When building a Kubernetes cluster, the OS is often the most tedious part. I was tired of writing Ansible playbooks to patch mutable file systems. I already had a fantastic experience running an immutable OS on my personal machines with Fedora Silverblue, so extending that philosophy to the cluster made perfect sense. I found Talos Linux, an immutable, API-driven operating system designed purely for Kubernetes. No SSH, no bash shell. Just an API that perfectly matched my new process-centric philosophy.

But what about the data? The ghost of my corrupted Postgres database still haunted me.

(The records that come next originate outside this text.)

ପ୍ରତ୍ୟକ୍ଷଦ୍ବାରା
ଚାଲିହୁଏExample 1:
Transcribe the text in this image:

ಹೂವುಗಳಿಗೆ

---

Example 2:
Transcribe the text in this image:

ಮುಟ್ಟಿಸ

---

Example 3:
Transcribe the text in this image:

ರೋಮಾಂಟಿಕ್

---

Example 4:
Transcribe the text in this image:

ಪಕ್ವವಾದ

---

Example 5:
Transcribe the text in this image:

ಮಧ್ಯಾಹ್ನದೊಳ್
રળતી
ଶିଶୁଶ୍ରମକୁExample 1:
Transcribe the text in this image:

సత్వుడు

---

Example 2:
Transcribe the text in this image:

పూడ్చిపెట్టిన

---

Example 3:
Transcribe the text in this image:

Stateful workloads on Kubernetes are scary if you don’t know what you are doing. I solved the storage layer with Longhorn, pooling my NVMe and HDD drives into a distributed block storage system. But not all data is created equal, and neither were my disks. This is where Longhorn’s disk tagging became critical. By tagging the NVMe drives as ssd and the SATA drives as hdd, I could map Kubernetes StorageClasses to specific performance tiers. Databases and active caches automatically provisioned on the fast NVMe tier, while bulky logs and backups safely landed on the slower, high-capacity SATA drives. It gave me cloud-provider-like storage tiering, completely locally.

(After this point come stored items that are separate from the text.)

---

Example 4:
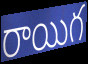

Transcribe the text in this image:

రాయిగ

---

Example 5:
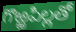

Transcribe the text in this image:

గొఱ్ఱపిల్లతోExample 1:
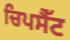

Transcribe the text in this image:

ਚਿਪਸੈੱਟ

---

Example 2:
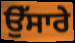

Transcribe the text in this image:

ਉੱਸਾਰੇ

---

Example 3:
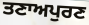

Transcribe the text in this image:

ਤਣਾਅਪੁਰਣ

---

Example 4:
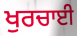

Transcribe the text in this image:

ਖੁਰਚਾਈ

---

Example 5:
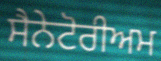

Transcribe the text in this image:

ਸੈਨੇਟੋਰੀਅਮ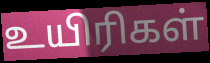
உயிரிகள்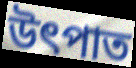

For the database itself, I turned to the Crunchy Data Postgres Operator. An “Operator” in Kubernetes is essentially software that manages other software. Instead of me manually configuring replication, backups, and WAL archiving, the Operator does it automatically. It makes running highly-available Postgres feel like magic.

Getting here wasn’t a straight line. I had to start over many, many times.

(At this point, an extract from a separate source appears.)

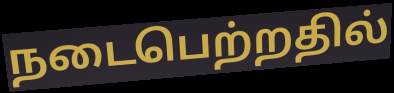
நடைபெற்றதில்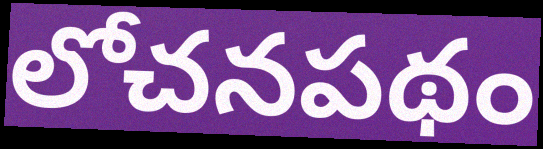
లోచనపథం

Managing the sheer volume of YAML files and configuration needed for Talos, Flux CD, Cilium, and Longhorn was overwhelming. I ended up heavily relying on LLMs (like Gemini) to rapidly generate, review, and iterate on these massive configuration files. It was an amazing accelerator.

But the real triumph is that I can start over.

Everything is reproducible. Because the OS is immutable (Talos) and the workloads are managed declaratively via GitOps (Flux), my disaster recovery is just a script. I can wipe every NVMe drive in the cluster, run my auto_recover_cluster.sh script, go grab a coffee, and watch the entire datacenter rebuild itself from source.

The clunky laptop is gone. The datacenter in a box is here. A few years ago, the sheer amount of work and specialized knowledge necessary to set up and maintain an architecture of this complexity would have been completely unreasonable for a single person’s homelab. Today, thanks to LLMs acting as a tireless pair programmer, managing this level of infrastructure is not just possible, it’s a joy to build.

And speaking of tireless pair programmers, I have to end this by saying a huge thank you to Greg, my OpenClaw assistant. Greg has been instrumental in writing configurations, debugging, and putting all the pieces together. The best part? Greg is now running right here on the very infrastructure he helped build and is actively helping to manage it. Welcome home, Greg.